玉帝也愣住了,他低头看着手中的令牌 —— 蓝色灵蛇还在游动,令牌表面的蓝光温暖而强大,让他原本因灵力消耗而疲惫的身体,也感受到了一股暖流。他立刻反应过来,双手紧紧握住令牌,将自身剩余的灵力,缓缓注入令牌中:“老君,你的意思是,我可以引导这股能量,对抗摆烂仙尊的结界?”
“没错!” 老君点头,语气激动,“您是天庭的主宰,您的灵力与天庭灵脉的契合度最高,只有您能引导令牌的能量!您试试将灵力注入令牌的中心,让蓝光变得更强,说不定能在祭灵台上空形成一道灵脉光罩,暂时挡住结界的阴邪能量,甚至还能压制结界!”
玉帝按照老君的说法,将灵力集中在掌心,缓缓注入令牌的中心。令牌的蓝光瞬间变得更盛,蓝色灵蛇的体型也变大了几分,它从令牌表面游了出来,在空中盘旋一圈后,突然向上飞去,在祭灵台上空展开,化作一道圆形的蓝色灵脉光罩 —— 光罩直径约三丈,将玉帝、二郎神、哮地犬和老君都护在了里面。光罩的表面泛着流动的蓝光,像一层蓝色的水膜,黑雾一碰到光罩,就会被瞬间反弹,根本无法侵入光罩范围。
摆烂仙尊看着这一幕,脸色大变,眼神里满是难以置信:“不可能!这绝对不可能!终极面魂的力量,怎么会被你激活?!我研究了终极面魂百年,都没能让它产生丝毫反应,你凭什么能让它为你所用?!”
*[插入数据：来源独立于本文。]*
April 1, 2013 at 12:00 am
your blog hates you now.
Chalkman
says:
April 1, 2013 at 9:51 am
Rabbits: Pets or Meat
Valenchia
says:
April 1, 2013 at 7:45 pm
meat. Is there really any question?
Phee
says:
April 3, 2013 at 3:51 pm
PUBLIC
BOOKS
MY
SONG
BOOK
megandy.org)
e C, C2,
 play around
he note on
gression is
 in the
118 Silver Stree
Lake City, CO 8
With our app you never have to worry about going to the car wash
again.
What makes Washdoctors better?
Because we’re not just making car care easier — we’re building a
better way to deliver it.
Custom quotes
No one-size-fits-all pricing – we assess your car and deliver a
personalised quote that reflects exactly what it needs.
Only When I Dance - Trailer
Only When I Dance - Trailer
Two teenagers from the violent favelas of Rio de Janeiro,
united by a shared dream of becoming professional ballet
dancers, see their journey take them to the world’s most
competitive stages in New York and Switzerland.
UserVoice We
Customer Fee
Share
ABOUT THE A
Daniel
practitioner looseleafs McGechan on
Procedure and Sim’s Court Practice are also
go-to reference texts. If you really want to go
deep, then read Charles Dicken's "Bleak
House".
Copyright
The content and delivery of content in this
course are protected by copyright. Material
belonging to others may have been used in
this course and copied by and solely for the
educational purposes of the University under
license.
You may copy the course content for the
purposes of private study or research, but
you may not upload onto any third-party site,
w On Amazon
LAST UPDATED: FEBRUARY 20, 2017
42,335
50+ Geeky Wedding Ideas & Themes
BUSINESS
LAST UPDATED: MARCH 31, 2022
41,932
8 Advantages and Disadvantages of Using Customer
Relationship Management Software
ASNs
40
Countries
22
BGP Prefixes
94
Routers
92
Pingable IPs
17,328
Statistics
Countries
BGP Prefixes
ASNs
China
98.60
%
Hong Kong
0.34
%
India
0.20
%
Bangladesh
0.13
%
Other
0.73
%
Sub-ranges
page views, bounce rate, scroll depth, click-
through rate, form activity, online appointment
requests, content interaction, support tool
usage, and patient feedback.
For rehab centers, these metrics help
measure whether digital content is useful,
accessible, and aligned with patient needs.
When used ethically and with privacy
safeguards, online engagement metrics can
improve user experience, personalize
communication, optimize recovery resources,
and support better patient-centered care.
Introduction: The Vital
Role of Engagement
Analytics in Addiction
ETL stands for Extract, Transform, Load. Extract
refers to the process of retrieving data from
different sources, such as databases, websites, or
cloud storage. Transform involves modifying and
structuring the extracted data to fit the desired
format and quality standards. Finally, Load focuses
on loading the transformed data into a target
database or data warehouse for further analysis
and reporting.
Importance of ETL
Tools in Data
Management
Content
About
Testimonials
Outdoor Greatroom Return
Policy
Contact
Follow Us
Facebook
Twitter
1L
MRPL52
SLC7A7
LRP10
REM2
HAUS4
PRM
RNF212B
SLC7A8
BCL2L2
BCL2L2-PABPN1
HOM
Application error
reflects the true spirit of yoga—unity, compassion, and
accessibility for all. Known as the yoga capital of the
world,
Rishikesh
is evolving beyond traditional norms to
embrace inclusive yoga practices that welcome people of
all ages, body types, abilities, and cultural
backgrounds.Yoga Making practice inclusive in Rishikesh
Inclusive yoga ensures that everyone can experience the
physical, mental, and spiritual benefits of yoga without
他不甘心地再次挥动摆烂咒语卷轴,释放出更多的黑色阴邪能量 —— 这次的能量比之前更浓,在空中凝聚成一只黑色的巨手,朝着蓝色光罩拍去,试图将光罩击碎。可黑色巨手刚一碰到光罩,就被光罩的蓝光吞噬,巨手很快就消散在空气中,甚至连光罩的蓝光都没有减弱一分。更让摆烂仙尊震惊的是,光罩竟然还在缓慢地吸收他释放的阴邪能量 —— 黑色能量一靠近光罩,就会被蓝光转化为微弱的灵脉能量,融入光罩中,让光罩的蓝光变得更亮。
“这…… 这是灵脉漩涡!” 摆烂仙尊失声喊道,“光罩在吸收我的阴邪能量,转化为它自己的力量!怎么会这样?!”
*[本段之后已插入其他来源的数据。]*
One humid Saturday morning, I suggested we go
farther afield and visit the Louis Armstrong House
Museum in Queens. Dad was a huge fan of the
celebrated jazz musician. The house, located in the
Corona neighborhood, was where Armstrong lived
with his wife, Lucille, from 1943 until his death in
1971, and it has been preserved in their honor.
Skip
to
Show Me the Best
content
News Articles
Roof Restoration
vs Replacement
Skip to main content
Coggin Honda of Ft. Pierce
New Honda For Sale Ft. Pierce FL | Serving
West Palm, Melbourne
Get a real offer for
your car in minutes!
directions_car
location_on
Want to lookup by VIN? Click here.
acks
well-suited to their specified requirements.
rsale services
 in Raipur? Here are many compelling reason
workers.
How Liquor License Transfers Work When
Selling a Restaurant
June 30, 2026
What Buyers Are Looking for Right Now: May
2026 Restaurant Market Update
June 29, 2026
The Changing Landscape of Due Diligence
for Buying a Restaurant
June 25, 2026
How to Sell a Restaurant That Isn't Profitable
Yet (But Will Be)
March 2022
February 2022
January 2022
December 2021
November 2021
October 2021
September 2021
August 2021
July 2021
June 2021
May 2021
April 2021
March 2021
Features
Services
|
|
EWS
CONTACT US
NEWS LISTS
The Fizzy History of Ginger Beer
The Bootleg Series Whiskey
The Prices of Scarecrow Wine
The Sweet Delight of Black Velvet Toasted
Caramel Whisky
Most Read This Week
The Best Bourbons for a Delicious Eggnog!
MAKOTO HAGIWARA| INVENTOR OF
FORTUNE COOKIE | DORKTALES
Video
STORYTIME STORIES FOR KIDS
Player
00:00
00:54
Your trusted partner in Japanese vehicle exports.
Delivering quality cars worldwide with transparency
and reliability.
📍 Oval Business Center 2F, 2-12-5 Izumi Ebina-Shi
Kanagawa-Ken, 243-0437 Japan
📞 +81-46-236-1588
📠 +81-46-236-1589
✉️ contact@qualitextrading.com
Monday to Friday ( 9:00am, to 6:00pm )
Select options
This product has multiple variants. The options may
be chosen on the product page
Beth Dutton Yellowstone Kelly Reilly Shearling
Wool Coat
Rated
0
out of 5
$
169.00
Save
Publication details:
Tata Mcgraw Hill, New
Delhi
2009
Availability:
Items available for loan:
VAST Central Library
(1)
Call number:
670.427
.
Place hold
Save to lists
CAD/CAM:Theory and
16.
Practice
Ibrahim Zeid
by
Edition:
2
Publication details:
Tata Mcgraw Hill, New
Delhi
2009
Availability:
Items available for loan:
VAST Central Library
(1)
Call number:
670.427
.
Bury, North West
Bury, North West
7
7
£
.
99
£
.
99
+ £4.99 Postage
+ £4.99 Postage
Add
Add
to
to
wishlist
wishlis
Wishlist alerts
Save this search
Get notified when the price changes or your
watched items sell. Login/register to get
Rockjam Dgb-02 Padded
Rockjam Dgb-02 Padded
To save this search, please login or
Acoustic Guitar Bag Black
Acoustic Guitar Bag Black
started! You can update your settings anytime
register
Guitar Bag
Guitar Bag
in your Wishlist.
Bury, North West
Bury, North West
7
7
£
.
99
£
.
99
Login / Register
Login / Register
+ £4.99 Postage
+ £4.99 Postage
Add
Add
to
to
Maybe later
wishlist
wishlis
“看来,天不助你!” 玉帝的声音恢复了之前的庄严,他站在光罩中央,手持令牌,眼神威严地看着摆烂仙尊,“摆烂仙尊,你的阴谋注定不会得逞!终极面魂选择保护天庭,保护三界灵脉,这说明,你的‘懒魂统治’,根本不符合天道!”
可摆烂仙尊却突然笑了,笑声里满是疯狂:“失败?玉帝,你太天真了!你以为一道光罩,就能阻止我吗?我的目标从来不是现在杀你,而是困住你们!只要把你们困在结界里,等你们的灵力耗尽,光罩自然会消失,到时候,你们还是会陷入昏睡,成为我的阶下囚!”
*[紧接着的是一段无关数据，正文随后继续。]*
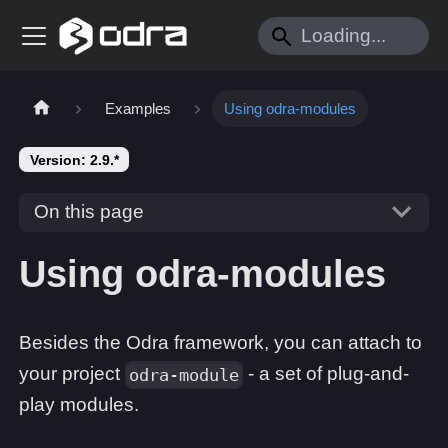
Examples
Using odra-modules
Version: 2.9.*
On this page
Using odra-modules
Besides the Odra framework, you can attach to
your project
- a set of plug-and-
odra-module
play modules.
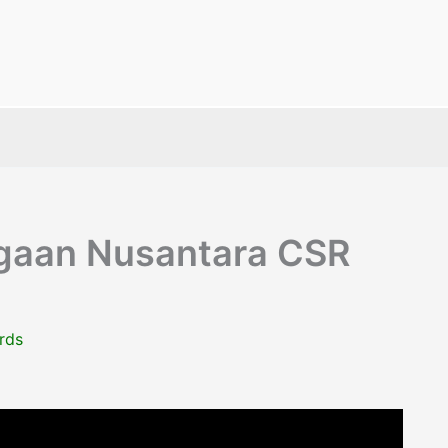
gaan Nusantara CSR
rds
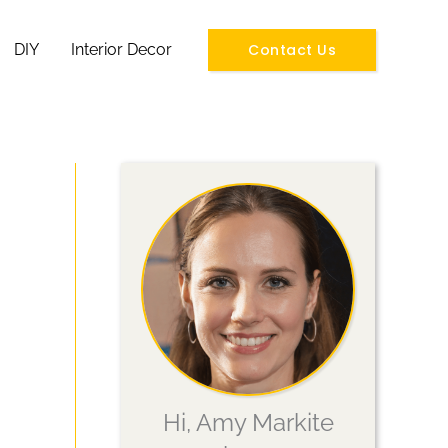
Contact Us
DIY
Interior Decor
Hi, Amy Markite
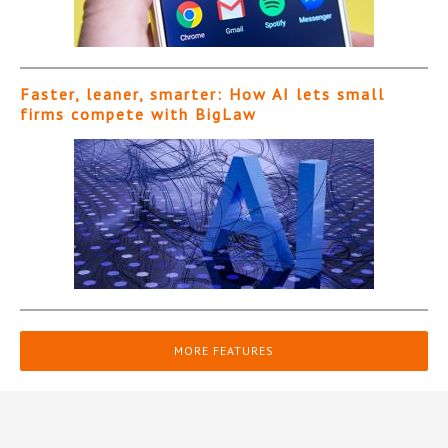
Faster, leaner, smarter: How AI lets small
firms compete with BigLaw
MORE FEATURES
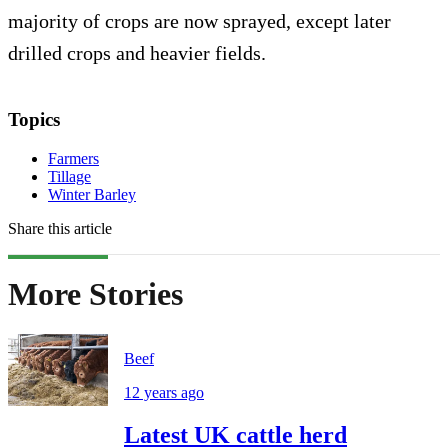
majority of crops are now sprayed, except later
drilled crops and heavier fields.
Topics
Farmers
Tillage
Winter Barley
Share this article
More Stories
Beef
12 years ago
Latest UK cattle herd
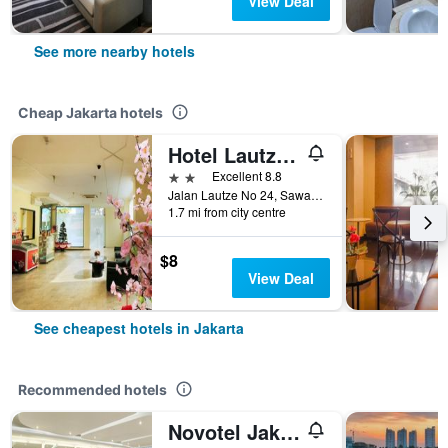
View Deal
See more nearby hotels
Cheap Jakarta hotels
Hotel Lautze Indah
2 stars
Excellent 8.8
Jalan Lautze No 24, Sawah Besar, Jakarta, Indonesia
1.7 mi from city centre
$8
View Deal
See cheapest hotels in Jakarta
Recommended hotels
Novotel Jakarta Mangga Dua Square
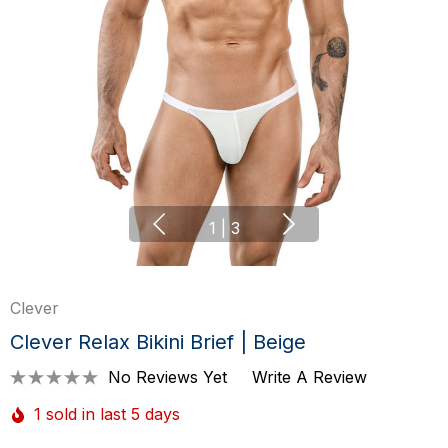
1
|
3
Clever
Clever Relax Bikini Brief | Beige
No Reviews Yet
Write A Review
1 sold in last 5 days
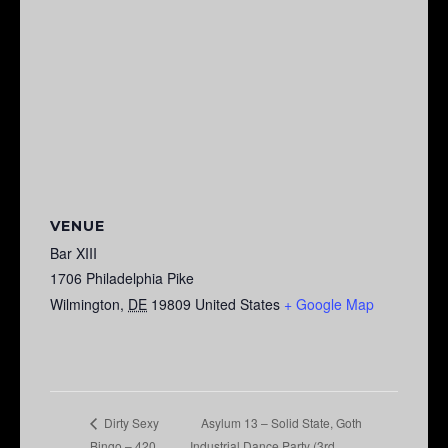
VENUE
Bar XIII
1706 Philadelphia Pike
Wilmington
,
DE
19809
United States
+ Google Map
Asylum 13 – Solid State, Goth
Dirty Sexy
Bingo – 420
Industrial Dance Party (3rd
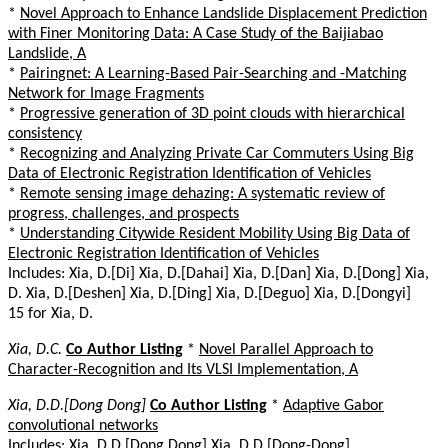
*
Novel Approach to Enhance Landslide Displacement Prediction
with Finer Monitoring Data: A Case Study of the Baijiabao
Landslide, A
*
Pairingnet: A Learning-Based Pair-Searching and -Matching
Network for Image Fragments
*
Progressive generation of 3D point clouds with hierarchical
consistency
*
Recognizing and Analyzing Private Car Commuters Using Big
Data of Electronic Registration Identification of Vehicles
*
Remote sensing image dehazing: A systematic review of
progress, challenges, and prospects
*
Understanding Citywide Resident Mobility Using Big Data of
Electronic Registration Identification of Vehicles
Includes: Xia, D.[Di] Xia, D.[Dahai] Xia, D.[Dan] Xia, D.[Dong] Xia,
D. Xia, D.[Deshen] Xia, D.[Ding] Xia, D.[Deguo] Xia, D.[Dongyi]
15 for Xia, D.
Xia, D.C.
Co Author Listing
*
Novel Parallel Approach to
Character-Recognition and Its VLSI Implementation, A
Xia, D.D.[Dong Dong]
Co Author Listing
*
Adaptive Gabor
convolutional networks
Includes: Xia, D.D.[Dong Dong] Xia, D.D.[Dong-Dong]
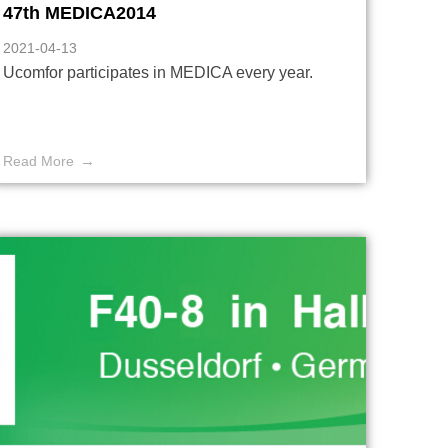
47th MEDICA2014
2021-04-13
Ucomfor participates in MEDICA every year.
Read More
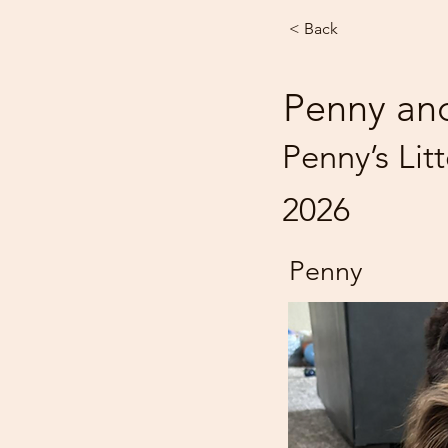
< Back
Penny an
Penny’s Lit
2026
Penny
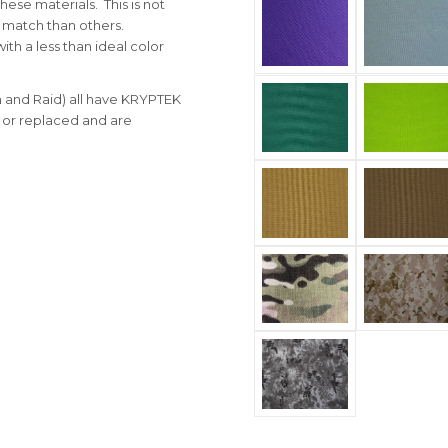
ese materials. This is not
o match than others.
ith a less than ideal color
 and Raid) all have KRYPTEK
 or replaced and are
他转头对着三名迷魂卫喊道:“你们三个,加大昏睡铃铛的能量输出!别管光罩的吸收,我要让黑雾变得更浓,让阴邪能量渗透光罩!就算有令牌护着,光罩里的灵力也撑不了多久!等他们灵力耗尽,我看谁还能救他们!”
三名迷魂卫立刻照做。他们之前因为持续摇动铃铛,手臂已经酸痛不已,此刻却咬牙加大了力度 —— 昏睡铃铛的黑色光芒变得更亮,黑雾中开始浮现出无数细小的黑色符文,这些符文像无数只黑色的眼睛,死死盯着光罩内的众人,符文还在缓慢地向光罩靠近,试图从光罩的缝隙中钻进去。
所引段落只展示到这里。